German electrical and electronic engineering giant Siemens recently announced a layoff plan involving 2,700 employees worldwide. It is reported that the 2,700 layoffs announced this time are part of its global layoffs of more than 10,000 people.
Due to the continued downturn in the oil and gas industry in recent years, many global energy giants have experienced a decline in performance and face the situation of having to lay off employees. Last month, Siemens revealed a plan to lay off 10,400 people worldwide, which is expected to be completed by 2023.
The Siemens Oil & Gas and Power Group, which was laid off, is the energy sector of Siemens. According to the estimates of Siemens Oil & Gas and Power Group, the cost of 10,000 people will save the company 2.2 billion euros.

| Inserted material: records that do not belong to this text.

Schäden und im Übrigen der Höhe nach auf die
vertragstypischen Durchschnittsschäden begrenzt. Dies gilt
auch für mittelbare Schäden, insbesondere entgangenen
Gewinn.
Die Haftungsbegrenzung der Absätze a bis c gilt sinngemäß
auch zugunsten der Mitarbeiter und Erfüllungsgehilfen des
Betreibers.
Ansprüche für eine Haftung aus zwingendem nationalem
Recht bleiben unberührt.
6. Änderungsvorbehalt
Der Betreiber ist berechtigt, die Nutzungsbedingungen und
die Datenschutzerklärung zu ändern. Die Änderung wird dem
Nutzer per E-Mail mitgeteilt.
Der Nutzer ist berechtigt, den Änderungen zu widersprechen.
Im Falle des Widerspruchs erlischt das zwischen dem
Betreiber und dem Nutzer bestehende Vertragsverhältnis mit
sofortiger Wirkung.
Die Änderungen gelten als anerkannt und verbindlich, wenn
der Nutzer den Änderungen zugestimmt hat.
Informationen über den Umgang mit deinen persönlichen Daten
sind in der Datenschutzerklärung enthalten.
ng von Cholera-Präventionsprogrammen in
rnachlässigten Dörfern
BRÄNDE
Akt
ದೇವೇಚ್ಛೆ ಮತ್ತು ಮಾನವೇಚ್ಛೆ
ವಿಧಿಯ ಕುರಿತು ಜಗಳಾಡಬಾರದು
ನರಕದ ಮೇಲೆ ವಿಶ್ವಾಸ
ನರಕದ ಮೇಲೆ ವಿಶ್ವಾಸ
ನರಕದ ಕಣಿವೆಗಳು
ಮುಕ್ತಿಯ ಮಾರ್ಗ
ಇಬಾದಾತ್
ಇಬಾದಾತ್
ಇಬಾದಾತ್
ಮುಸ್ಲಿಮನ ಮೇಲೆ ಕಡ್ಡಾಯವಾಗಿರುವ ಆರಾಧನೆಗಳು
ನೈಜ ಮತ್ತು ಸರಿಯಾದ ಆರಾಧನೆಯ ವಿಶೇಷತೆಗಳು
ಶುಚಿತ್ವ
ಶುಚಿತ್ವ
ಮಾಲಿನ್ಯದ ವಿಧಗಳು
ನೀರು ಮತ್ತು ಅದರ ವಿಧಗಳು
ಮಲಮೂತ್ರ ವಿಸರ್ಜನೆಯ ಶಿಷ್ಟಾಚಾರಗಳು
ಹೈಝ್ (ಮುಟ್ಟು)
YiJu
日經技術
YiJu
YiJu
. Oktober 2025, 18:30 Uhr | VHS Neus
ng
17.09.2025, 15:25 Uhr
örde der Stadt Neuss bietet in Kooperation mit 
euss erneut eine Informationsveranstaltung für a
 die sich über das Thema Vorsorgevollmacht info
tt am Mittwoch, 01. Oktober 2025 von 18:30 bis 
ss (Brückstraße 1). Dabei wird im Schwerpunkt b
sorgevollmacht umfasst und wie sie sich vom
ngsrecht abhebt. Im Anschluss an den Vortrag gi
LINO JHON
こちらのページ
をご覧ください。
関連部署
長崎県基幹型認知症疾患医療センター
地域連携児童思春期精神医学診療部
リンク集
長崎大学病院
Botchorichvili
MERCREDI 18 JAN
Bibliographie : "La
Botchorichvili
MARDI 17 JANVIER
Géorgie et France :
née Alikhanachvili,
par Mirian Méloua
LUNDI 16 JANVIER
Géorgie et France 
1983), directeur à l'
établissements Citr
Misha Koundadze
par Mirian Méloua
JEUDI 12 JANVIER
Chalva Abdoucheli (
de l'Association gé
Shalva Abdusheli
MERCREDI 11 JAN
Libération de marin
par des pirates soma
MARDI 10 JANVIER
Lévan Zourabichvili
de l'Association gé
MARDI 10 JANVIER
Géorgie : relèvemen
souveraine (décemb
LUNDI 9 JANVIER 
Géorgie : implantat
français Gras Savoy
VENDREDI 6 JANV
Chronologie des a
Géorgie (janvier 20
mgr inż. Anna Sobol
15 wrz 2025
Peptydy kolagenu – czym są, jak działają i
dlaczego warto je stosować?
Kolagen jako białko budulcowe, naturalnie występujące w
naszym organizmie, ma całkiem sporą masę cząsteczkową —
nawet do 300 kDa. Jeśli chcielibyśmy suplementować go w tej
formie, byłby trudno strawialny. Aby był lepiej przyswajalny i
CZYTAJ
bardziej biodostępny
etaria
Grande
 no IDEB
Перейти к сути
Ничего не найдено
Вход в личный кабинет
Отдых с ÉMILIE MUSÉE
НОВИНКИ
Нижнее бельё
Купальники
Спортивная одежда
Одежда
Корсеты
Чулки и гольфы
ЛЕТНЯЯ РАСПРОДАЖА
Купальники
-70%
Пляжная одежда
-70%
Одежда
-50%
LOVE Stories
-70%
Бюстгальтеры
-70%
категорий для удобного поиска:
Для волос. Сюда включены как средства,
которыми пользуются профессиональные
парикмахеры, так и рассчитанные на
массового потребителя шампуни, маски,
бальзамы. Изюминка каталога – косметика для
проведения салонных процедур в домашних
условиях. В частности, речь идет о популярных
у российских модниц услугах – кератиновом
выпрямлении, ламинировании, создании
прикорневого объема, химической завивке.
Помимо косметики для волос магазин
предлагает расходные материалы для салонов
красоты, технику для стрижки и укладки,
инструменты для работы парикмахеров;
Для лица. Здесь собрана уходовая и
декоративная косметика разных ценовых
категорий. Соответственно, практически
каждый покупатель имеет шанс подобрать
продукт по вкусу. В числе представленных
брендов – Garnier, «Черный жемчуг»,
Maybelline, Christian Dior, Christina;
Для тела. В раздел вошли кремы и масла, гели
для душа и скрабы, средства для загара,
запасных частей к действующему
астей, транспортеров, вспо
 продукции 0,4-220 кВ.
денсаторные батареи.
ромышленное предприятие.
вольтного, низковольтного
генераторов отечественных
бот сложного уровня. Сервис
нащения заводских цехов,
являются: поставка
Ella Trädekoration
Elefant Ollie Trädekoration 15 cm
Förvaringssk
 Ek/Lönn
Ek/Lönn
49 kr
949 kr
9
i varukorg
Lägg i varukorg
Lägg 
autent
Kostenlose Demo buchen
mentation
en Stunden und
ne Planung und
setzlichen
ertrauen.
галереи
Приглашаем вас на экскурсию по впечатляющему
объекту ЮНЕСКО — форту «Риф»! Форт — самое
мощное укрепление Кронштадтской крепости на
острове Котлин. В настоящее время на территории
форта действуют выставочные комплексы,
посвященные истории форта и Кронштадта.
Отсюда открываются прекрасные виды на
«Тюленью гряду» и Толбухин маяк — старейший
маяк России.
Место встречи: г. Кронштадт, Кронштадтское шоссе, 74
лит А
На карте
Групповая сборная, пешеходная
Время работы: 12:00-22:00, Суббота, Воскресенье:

Based on publicly available data, Siemens and General Electric (GE) and Mitsubishi Hitachi Power Systems (Mitsubishi Hitachi) occupy the top three in the global gas turbine market, with GE's order for gas turbines in the world in 2018. First, Mitsubishi Hitachi and Siemens ranked second and third.
Despite the brilliant performance, Siemens has previously issued a statement saying that due to the rise of the new energy industry The global demand for gas turbines has been affected, causing the natural gas and electricity business to drag down the company's performance. Given the structural changes in the energy industry, the gas and electricity businesses need to save 500 million euros in order to improve the company's competitiveness.
In 2015, energy giant Chevron experienced its first loss in 13 years.Have to sell assets and lay off staff. At the end of July 2015, Chevron announced that it would lay off 1,500 people. Immediately on October 30 of the same year, it announced that it would lay off 6,000 to 7,000 people, accounting for about 10% of the total number of employees worldwide.